◆ DIRECTIONS FOR THIS TASK
The records follow. Filter them to the lines that hold "equal".

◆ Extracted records
##########

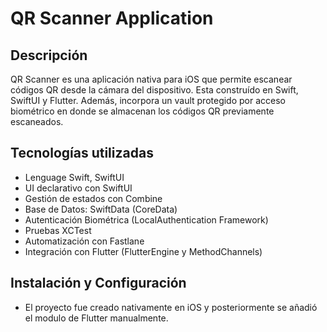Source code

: # QR Scanner Application

## Descripción

QR Scanner es una aplicación nativa para iOS que permite escanear códigos QR desde la cámara del dispositivo. Esta construído en Swift, SwiftUI y Flutter.
Además, incorpora un vault protegido por acceso biométrico en donde se almacenan los códigos QR previamente escaneados.

## Tecnologías utilizadas

- Lenguage Swift, SwiftUI
- UI declarativo con SwiftUI
- Gestión de estados con Combine
- Base de Datos: SwiftData (CoreData)
- Autenticación Biométrica (LocalAuthentication Framework)
- Pruebas XCTest
- Automatización con Fastlane
- Integración con Flutter (FlutterEngine y MethodChannels)

## Instalación y Configuración

- El proyecto fue creado nativamente en iOS y posteriormente se añadió el modulo de Flutter manualmente.

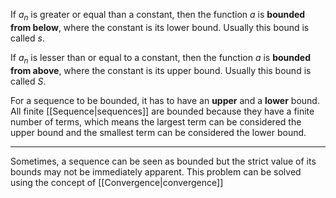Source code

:If $a_n$ is greater or equal than a constant, then the function $a$ is **bounded from below**, where the constant is its lower bound.
Usually this bound is called $s$.

If $a_n$ is lesser than or equal to a constant, then the function $a$ is **bounded from above**, where the constant is its upper bound.
Usually this bound is called $S$.

For a sequence to be bounded, it has to have an **upper** and a **lower** bound. All finite [[Sequence|sequences]] are bounded because they have a finite number of terms, which means the largest term can be considered the upper bound and the smallest term can be considered the lower bound.

_________

Sometimes, a sequence can be seen as bounded but the strict value of its bounds may not be immediately apparent. This problem can be solved using the concept of [[Convergence|convergence]]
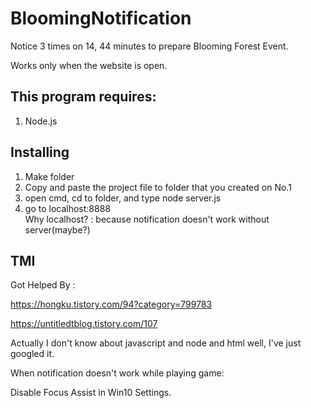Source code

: # BloomingNotification
Notice 3 times on 14, 44 minutes to prepare Blooming Forest Event.

Works only when the website is open.

## This program requires:
1. Node.js

## Installing
1. Make folder
2. Copy and paste the project file to folder that you created on No.1
3. open cmd, cd to folder, and type node server.js
4. go to localhost:8888<br />
Why localhost? : because notification doesn't work without server(maybe?)

## TMI
Got Helped By :

https://hongku.tistory.com/94?category=799783

https://untitledtblog.tistory.com/107 

Actually I don't know about javascript and node and html well, I've just googled it.


When notification doesn't work while playing game:

Disable Focus Assist in Win10 Settings.

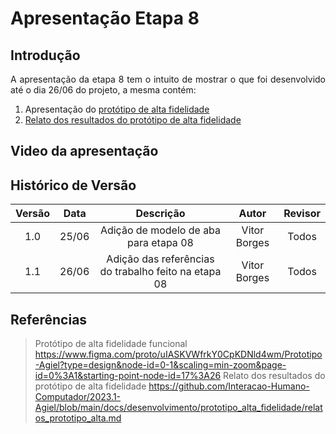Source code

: # Apresentação Etapa 8

## Introdução

<p align="justify">
A apresentação da etapa 8 tem o intuito de mostrar o que foi desenvolvido até o dia 26/06 do projeto, a mesma contém:
</p>

1. Apresentação do <a href="https://www.figma.com/proto/uIASKVWfrkY0CpKDNld4wm/Prototipo-Agiel?type=design&node-id=0-1&scaling=min-zoom&page-id=0%3A1&starting-point-node-id=17%3A26">protótipo de alta fidelidade</a>
2. <a href="https://interacao-humano-computador.github.io/2023.1-Agiel/desenvolvimento/prototipo_alta_fidelidade/relatos_prototipo_alta/">Relato dos resultados do protótipo de alta fidelidade</a>

## Video da apresentação

## Histórico de Versão

| Versão | Data  |            Descrição              |     Autor      |    Revisor    |
|:------:|:-----:|:---------------------------------:|:--------------:|:-------------:|
|  1.0   | 25/06 | Adição de modelo de aba para etapa 08 | Vitor Borges | Todos |
|  1.1   | 26/06 | Adição das referências do trabalho feito na etapa 08 | Vitor Borges | Todos |

## Referências

> Protótipo de alta fidelidade funcional <https://www.figma.com/proto/uIASKVWfrkY0CpKDNld4wm/Prototipo-Agiel?type=design&node-id=0-1&scaling=min-zoom&page-id=0%3A1&starting-point-node-id=17%3A26>
> Relato dos resultados do protótipo de alta fidelidade <https://github.com/Interacao-Humano-Computador/2023.1-Agiel/blob/main/docs/desenvolvimento/prototipo_alta_fidelidade/relatos_prototipo_alta.md>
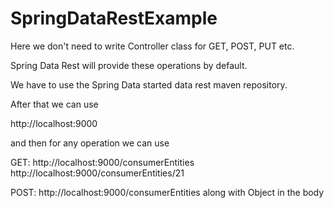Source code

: # SpringDataRestExample

Here we don't need to write Controller class for GET, POST, PUT etc.

Spring Data Rest will provide these operations by default.

We have to use the Spring Data started data rest maven repository.

After that we can use

http://localhost:9000

and then for any operation we can use

GET:  http://localhost:9000/consumerEntities
      http://localhost:9000/consumerEntities/21
      
POST: http://localhost:9000/consumerEntities along with Object in the body
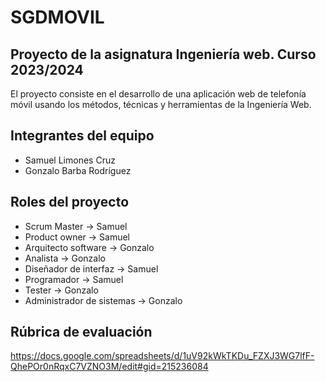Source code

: # SGDMOVIL
## Proyecto de la asignatura Ingeniería web. Curso 2023/2024
El proyecto consiste en el desarrollo de una aplicación web de telefonía móvil usando los métodos, técnicas y herramientas de la Ingeniería Web.

## Integrantes del equipo
- Samuel Limones Cruz
- Gonzalo Barba Rodríguez

## Roles del proyecto
- Scrum Master -> Samuel
- Product owner -> Samuel
- Arquitecto software -> Gonzalo
- Analista -> Gonzalo
- Diseñador de interfaz -> Samuel
- Programador -> Samuel
- Tester -> Gonzalo
- Administrador de sistemas -> Gonzalo

## Rúbrica de evaluación
https://docs.google.com/spreadsheets/d/1uV92kWkTKDu_FZXJ3WG7lfF-QhePOr0nRqxC7VZNO3M/edit#gid=215236084
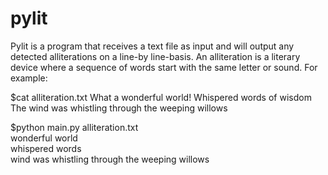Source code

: # pylit

Pylit is a program that receives a text file as input and will output any detected alliterations on a line-by line-basis.  An alliteration is a literary device where a sequence of words start with the same letter or sound.  For example:

$cat alliteration.txt 
What a wonderful world!
Whispered words of wisdom
The wind was whistling through the weeping willows

$python main.py alliteration.txt  
wonderful world  
whispered words  
wind was whistling through the weeping willows  

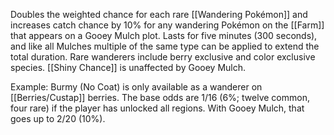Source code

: Doubles the weighted chance for each rare [[Wandering Pokémon]] and increases catch chance by 10% for any wandering Pokémon on the [[Farm]] that appears on a Gooey Mulch plot.  Lasts for five minutes (300 seconds), and like all Mulches multiple of the same type can be applied to extend the total duration.  Rare wanderers include berry exclusive and color exclusive species.  [[Shiny Chance]] is unaffected by Gooey Mulch.

Example: Burmy (No Coat) is only available as a wanderer on [[Berries/Custap]] berries.  The base odds are 1/16 (6%; twelve common, four rare) if the player has unlocked all regions. With Gooey Mulch, that goes up to 2/20 (10%).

##########

◆ ANSWER
:If $a_n$ is greater or equal than a constant, then the function $a$ is **bounded from below**, where the constant is its lower bound.
If $a_n$ is lesser than or equal to a constant, then the function $a$ is **bounded from above**, where the constant is its upper bound.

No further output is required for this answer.